### [WHAT YOU WILL DO]
In the records below, find the line that contains "Digitized H&E tissue" and the line that contains "This section: solid". Set down exactly those lines and every line between them, and nothing more.
:: STORED DATA
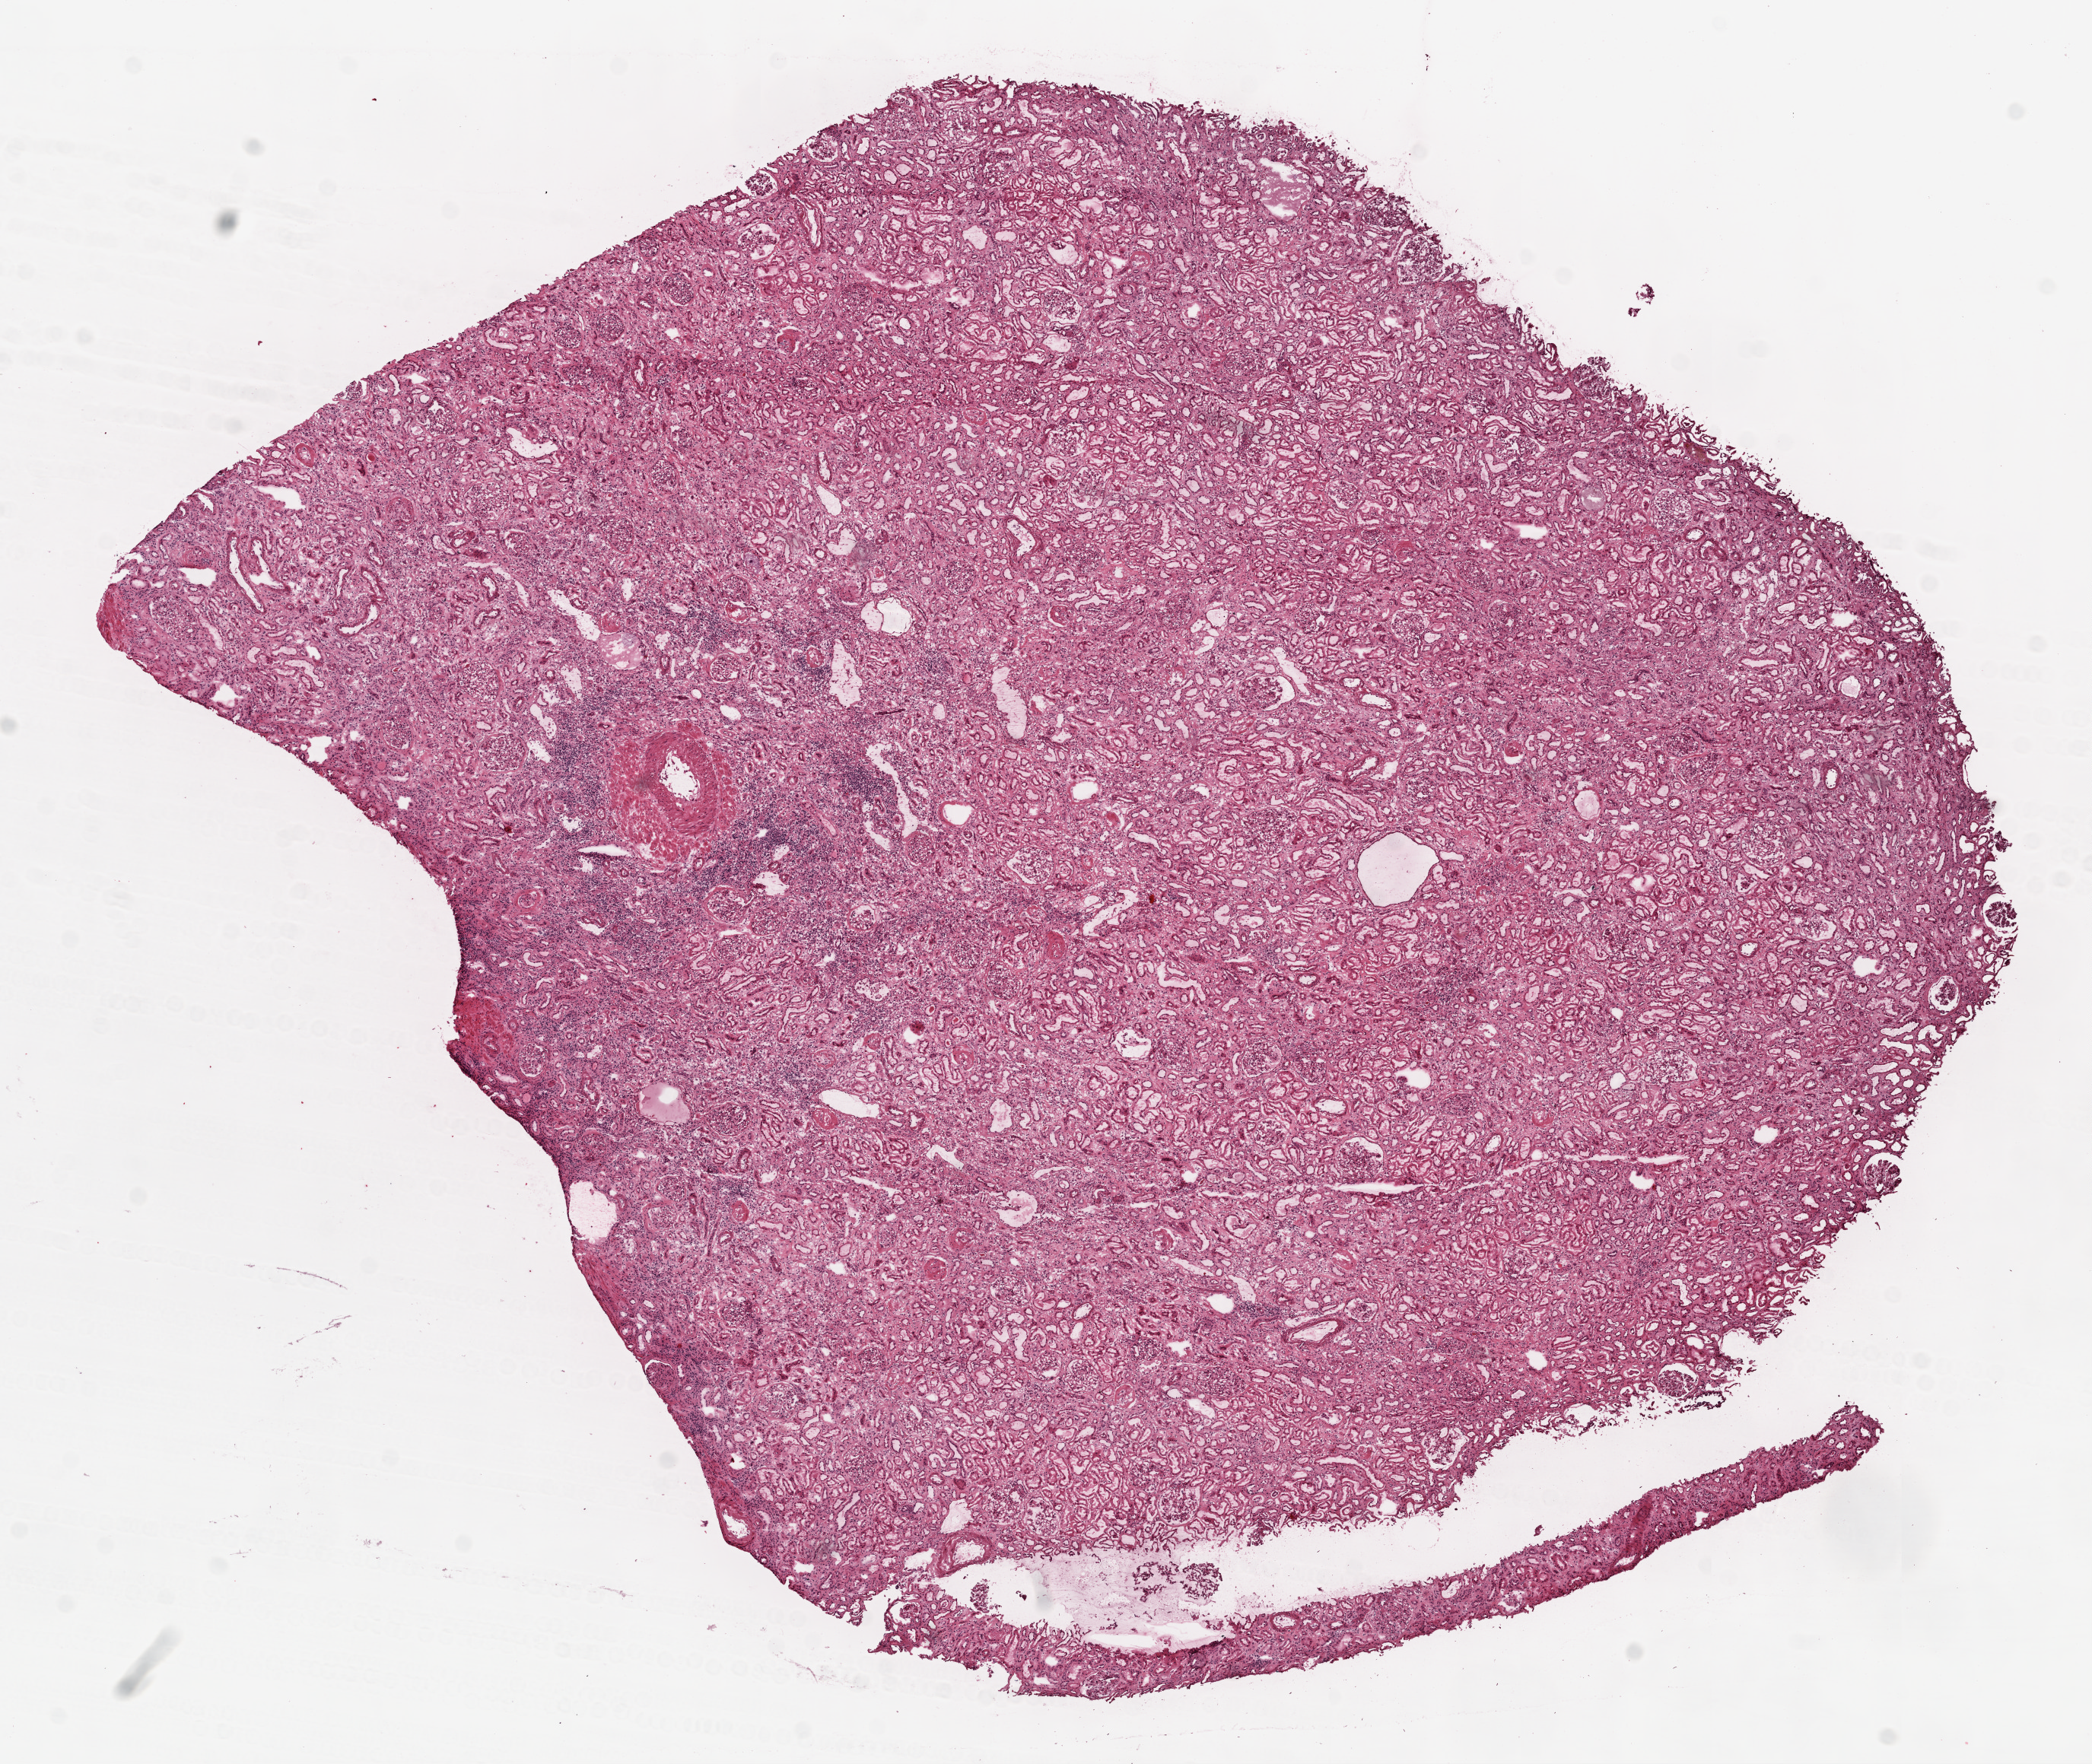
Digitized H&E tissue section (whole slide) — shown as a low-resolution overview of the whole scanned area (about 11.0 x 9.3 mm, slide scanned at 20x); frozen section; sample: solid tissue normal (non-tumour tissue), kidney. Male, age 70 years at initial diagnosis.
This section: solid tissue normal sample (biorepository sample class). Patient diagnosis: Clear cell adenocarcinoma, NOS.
::::
:: STORED DATA
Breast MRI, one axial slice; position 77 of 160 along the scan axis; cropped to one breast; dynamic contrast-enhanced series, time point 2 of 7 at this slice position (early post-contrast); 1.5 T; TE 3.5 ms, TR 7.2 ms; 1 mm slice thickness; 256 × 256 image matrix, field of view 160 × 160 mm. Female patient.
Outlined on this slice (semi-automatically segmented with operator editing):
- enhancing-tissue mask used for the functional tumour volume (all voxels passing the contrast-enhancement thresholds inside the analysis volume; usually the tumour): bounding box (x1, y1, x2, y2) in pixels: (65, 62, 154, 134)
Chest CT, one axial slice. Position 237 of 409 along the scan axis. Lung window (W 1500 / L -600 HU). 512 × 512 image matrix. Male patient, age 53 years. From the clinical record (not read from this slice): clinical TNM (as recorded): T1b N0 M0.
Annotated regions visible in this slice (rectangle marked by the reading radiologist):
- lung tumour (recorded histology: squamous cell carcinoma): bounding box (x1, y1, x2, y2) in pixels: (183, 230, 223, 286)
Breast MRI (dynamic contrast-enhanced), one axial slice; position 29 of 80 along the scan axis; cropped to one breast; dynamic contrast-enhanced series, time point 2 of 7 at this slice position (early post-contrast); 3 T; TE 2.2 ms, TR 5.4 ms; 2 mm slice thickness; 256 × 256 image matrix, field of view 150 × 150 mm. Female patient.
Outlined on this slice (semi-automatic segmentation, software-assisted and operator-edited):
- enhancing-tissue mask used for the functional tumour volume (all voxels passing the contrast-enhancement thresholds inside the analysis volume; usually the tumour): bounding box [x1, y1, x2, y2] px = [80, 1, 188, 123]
::::
### [ANSWER TO THE EXERCISE]
Digitized H&E tissue section (whole slide) — shown as a low-resolution overview of the whole scanned area (about 11.0 x 9.3 mm, slide scanned at 20x); frozen section; sample: solid tissue normal (non-tumour tissue), kidney. Male, age 70 years at initial diagnosis.
This section: solid tissue normal sample (biorepository sample class). Patient diagnosis: Clear cell adenocarcinoma, NOS.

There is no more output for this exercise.